Integración social o asimilación cultural

La penúltima propuesta electoral del Partido Popular, referente a la intención de introducir en la legislación española sobre inmigración la exigencia de un contrato de recepción, integración o asimilación, le sitúa en la línea más dura y ultraconservadora de las políticas de inmigración que se están poniendo en marcha en algunos países de la Unión Europea.

Dicha propuesta, y la política migratoria implícita en ella, tienen como objetivo el endurecimiento de las condiciones de entrada en el territorio nacional y, en todo caso, para los inmigrantes con menos formación, y ello sin mencionar las posibles violaciones de los derechos cívicos de los inmigrantes que esos contratos de integración pueden conllevar. Porque, ¿qué ocurriría con los inmigrantes que no obtuvieran los resultados esperados en esas pruebas de integración? ¿Quizá se verían privados de las prestaciones sociales, a modo de incumplimiento contractual? ¿O tal vez serían sancionados con la expulsión del país?

Tradicionalmente, cuando se plantea la necesidad de las políticas de integración, esta se entiende que está relacionada con el reconocimiento de los derechos, el acceso a los servicios sociales y el fomento de la participación de los inmigrantes en la vida social y política del lugar en el que residen. Es decir, la integración hace referencia a las necesidades reales y cotidianas de los inmigrantes y trata de facilitar su acceso a una ciudadanía plena y a la condición de sujetos plenos de la comunidad política en la que viven.

No es el inmigrante el que se integra o no, lo cual conduce a una distinción a priori entre los inmigrantes buenos y malos o integrables y no integrables, sino la sociedad y su organización política y jurídica la que permite, facilita o no la integración y la aplicación del principio de igualdad para todos.

Sin embargo, con su propuesta, el PP intentar confundir los temas de la seguridad con los de la integración, abordando la inmigración exclusivamente desde la perspectiva del orden público y la seguridad y aportando una visión instrumental y clasista de la misma, que deja por el camino el respeto a la dignidad humana y a los derechos humanos más elementales. Olvida, además, que la integración no es una obligación de los inmigrantes, sino de la sociedad a la que deciden llegar a trabajar o vivir. ¿Acaso existe más prueba de integración que decidir vivir y trabajar en una comunidad diferente a la suya, con las dificultades que ello comporta? ¿Dónde quedaría, si no, el compromiso de nuestras sociedades democráticas con la libertad, la igualdad y la solidaridad?

La propuesta del PP implica, además, plantear la problemática de la inmigración desde el punto de vista identitario, olvidando que la integración no es una cuestión de conflicto de identidades, sino de cohesión social. Todo lo demás, cumplir las leyes, aprender el idioma, integrarse en las prácticas sociales locales, etcétera, viene por añadidura. En situaciones de recesión económica y aumento de des- empleo, quienes resultan más severamente perjudicadas serán las capas sociales menos favorecidas y entre ellas están los inmigrantes, especialmente los de menos formación.

Para afrontar situaciones como estas son necesarias políticas sociales y un dotación económica suficiente para asegurar el buen funcionamiento de los servicios públicos, y no contratos o pruebas de integración que únicamente fomentan el enfrentamiento cultural y las reacciones xenófobas, principalmente, entre las capas sociales menos favorecidas.

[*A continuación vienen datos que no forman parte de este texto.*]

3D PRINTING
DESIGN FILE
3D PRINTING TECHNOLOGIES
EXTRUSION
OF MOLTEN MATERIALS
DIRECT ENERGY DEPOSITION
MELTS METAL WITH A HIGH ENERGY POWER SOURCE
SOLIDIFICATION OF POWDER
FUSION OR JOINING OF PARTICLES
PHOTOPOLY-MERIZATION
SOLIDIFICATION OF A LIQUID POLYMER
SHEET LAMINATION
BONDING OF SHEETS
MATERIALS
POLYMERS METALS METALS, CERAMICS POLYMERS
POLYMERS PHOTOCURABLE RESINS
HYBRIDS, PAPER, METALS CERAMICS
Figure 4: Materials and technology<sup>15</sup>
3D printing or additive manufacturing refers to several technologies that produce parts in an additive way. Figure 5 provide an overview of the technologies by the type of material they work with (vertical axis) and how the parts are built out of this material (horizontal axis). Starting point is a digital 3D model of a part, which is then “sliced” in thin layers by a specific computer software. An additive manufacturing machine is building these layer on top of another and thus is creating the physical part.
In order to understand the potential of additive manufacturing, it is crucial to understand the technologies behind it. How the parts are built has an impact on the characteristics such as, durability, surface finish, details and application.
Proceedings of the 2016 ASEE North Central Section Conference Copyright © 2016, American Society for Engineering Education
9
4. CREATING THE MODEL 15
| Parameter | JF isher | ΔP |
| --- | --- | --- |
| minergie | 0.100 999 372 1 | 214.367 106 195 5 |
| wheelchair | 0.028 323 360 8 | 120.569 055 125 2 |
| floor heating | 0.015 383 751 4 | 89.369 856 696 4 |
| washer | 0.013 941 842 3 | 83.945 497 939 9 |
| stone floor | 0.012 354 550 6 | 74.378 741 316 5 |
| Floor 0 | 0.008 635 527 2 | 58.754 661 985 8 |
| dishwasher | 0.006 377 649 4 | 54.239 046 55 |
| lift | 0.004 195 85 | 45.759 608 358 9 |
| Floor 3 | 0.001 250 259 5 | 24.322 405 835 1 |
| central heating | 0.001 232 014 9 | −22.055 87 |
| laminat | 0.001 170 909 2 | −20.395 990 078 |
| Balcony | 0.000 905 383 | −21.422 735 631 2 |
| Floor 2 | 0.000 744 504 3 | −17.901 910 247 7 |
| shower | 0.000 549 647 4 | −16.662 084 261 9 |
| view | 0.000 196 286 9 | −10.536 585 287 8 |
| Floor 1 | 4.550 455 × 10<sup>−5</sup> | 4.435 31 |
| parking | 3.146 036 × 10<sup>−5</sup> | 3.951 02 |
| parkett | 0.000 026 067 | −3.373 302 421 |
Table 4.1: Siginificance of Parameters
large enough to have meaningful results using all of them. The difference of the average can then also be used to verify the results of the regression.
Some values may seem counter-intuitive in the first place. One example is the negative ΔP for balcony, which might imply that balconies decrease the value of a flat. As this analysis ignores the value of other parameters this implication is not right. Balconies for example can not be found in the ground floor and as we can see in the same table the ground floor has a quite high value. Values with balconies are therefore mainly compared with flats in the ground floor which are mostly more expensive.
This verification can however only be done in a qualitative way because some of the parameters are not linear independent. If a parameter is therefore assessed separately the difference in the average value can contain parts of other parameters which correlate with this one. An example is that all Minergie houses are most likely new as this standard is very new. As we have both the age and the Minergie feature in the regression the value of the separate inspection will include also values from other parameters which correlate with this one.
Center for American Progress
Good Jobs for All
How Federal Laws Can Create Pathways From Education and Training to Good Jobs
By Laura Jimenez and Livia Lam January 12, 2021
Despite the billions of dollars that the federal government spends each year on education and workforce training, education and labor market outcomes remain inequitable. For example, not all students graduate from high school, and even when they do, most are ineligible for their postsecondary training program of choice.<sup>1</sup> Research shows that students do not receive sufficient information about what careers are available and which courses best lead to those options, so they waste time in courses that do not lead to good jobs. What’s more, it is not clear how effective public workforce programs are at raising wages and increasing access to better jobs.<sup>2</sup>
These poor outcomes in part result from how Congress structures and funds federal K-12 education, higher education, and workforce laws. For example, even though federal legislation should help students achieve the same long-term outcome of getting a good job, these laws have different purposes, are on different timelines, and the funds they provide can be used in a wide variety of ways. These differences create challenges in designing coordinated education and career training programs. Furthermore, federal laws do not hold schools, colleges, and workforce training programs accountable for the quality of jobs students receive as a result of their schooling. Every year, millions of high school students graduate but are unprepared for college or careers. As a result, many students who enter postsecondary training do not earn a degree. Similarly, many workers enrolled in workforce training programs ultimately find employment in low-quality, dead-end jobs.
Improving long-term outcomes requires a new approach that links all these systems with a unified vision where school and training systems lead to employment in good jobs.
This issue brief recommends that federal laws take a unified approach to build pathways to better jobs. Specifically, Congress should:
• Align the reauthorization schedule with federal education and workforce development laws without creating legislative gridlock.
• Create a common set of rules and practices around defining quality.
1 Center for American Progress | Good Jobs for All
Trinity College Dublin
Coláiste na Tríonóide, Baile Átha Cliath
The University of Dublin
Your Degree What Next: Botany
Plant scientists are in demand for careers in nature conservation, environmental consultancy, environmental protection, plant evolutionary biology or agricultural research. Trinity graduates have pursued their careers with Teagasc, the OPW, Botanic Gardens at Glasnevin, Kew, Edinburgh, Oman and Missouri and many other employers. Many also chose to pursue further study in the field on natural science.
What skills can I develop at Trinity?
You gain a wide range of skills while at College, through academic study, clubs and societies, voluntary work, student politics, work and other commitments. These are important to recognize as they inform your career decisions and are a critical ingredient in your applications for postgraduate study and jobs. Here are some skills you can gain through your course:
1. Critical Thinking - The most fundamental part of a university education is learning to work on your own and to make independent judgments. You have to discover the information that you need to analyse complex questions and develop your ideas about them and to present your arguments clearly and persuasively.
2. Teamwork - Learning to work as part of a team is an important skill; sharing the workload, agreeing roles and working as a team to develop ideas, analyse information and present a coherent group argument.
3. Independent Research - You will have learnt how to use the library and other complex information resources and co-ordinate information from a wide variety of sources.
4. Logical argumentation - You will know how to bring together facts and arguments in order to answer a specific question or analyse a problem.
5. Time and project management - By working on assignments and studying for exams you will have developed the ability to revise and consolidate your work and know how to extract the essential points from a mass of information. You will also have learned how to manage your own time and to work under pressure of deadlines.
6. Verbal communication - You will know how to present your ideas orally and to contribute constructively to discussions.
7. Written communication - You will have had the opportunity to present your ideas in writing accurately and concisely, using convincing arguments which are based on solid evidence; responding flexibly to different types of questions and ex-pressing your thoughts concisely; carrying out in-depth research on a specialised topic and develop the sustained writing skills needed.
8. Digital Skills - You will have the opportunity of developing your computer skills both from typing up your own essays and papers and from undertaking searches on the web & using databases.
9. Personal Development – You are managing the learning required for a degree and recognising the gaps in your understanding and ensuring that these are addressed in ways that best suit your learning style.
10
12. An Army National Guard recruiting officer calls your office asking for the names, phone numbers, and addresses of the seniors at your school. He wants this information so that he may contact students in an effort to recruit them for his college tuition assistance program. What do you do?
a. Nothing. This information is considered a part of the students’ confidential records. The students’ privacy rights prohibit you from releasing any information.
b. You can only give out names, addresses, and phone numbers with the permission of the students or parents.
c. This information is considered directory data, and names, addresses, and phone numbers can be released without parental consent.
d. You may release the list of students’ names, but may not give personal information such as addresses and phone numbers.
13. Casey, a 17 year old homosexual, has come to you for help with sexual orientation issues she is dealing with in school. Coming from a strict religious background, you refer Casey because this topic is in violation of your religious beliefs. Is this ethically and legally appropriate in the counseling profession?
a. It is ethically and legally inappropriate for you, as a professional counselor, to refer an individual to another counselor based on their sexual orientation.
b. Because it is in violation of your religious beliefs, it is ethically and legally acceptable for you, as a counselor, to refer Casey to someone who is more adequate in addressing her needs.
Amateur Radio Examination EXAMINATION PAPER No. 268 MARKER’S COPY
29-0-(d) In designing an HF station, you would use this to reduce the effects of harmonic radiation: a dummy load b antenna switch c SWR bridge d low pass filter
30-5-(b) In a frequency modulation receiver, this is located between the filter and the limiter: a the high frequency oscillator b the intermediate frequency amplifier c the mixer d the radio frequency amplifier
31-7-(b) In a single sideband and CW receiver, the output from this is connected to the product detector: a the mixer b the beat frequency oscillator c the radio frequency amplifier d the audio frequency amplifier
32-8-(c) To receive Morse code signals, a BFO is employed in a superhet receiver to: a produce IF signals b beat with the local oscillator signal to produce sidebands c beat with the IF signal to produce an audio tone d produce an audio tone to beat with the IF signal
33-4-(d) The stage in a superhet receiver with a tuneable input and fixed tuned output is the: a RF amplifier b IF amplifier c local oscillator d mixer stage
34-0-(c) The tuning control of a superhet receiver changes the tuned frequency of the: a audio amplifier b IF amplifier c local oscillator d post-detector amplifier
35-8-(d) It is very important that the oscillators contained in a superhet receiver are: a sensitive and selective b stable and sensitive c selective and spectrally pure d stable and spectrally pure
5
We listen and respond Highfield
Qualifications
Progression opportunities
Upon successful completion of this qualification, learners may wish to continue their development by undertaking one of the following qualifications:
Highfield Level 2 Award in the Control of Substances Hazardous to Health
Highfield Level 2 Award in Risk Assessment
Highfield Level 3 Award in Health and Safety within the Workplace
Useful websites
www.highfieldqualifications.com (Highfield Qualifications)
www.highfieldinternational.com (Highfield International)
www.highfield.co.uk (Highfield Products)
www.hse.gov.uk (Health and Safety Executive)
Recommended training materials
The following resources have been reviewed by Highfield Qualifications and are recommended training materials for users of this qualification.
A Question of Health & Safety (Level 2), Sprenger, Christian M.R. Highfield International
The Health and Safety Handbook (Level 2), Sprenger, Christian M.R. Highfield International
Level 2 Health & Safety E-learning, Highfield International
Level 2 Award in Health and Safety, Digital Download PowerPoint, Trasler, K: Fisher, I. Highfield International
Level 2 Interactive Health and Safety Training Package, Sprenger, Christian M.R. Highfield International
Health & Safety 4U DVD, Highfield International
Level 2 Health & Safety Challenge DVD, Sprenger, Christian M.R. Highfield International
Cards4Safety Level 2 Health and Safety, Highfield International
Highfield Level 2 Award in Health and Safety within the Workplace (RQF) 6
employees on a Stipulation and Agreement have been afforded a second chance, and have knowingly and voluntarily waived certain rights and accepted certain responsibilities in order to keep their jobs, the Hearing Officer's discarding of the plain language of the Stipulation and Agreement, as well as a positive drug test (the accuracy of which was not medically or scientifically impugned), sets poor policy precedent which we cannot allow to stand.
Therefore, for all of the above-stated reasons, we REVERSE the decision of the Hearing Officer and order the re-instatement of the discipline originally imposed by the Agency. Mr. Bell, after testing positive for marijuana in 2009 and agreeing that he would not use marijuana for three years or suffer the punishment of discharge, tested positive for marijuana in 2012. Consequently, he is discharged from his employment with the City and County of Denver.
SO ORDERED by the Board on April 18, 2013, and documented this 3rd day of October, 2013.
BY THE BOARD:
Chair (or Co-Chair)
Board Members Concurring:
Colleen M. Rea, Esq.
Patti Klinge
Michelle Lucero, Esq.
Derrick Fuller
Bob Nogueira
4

En el caso de España, la implantación de un contrato de integración supondría también un agravio comparativo entre los diferentes colectivos de inmigrantes por su origen, raza o religión. Los inmigrantes latinoamericanos tendrían en principio más facilidades de superar con éxito dicha prueba o contrato: primero, por compartir con los españoles el idioma; segundo, por tener, en muchos casos, la misma confesión religiosa, y tercero, por afinidad de costumbres en cuanto provienen de países que han sido colonias españolas. Con lo cual la prueba en cuestión supondría ya un cierto estigma social, por ejemplo, para los inmigrantes procedentes de países musulmanes.

Finalmente, los actuales dirigentes del Partido Popular aportan una visión miope del fe- nómeno migratorio en su conjunto, de la necesidad económica y demográfica que los países europeos, y en concreto España, tienen y de la problemática humana que tras la inmigración existe y que plantea un reto importante al carácter universalizable de los derechos humanos y de las prácticas democráticas.

Más allá de la retórica populista y de la demagogia del miedo que han acompañado a la referida propuesta del contrato de integración, lo cierto es que, para la derecha española, la inmigración se ha de reducir a un simple depósito de mano de obra barata, vulnerable, integrada únicamente en las necesidades del mercado y fácilmente reemplazable.

María José Fariñas Dulce, profesora de Filosofía del Derecho de la Universidad Carlos III de Madrid.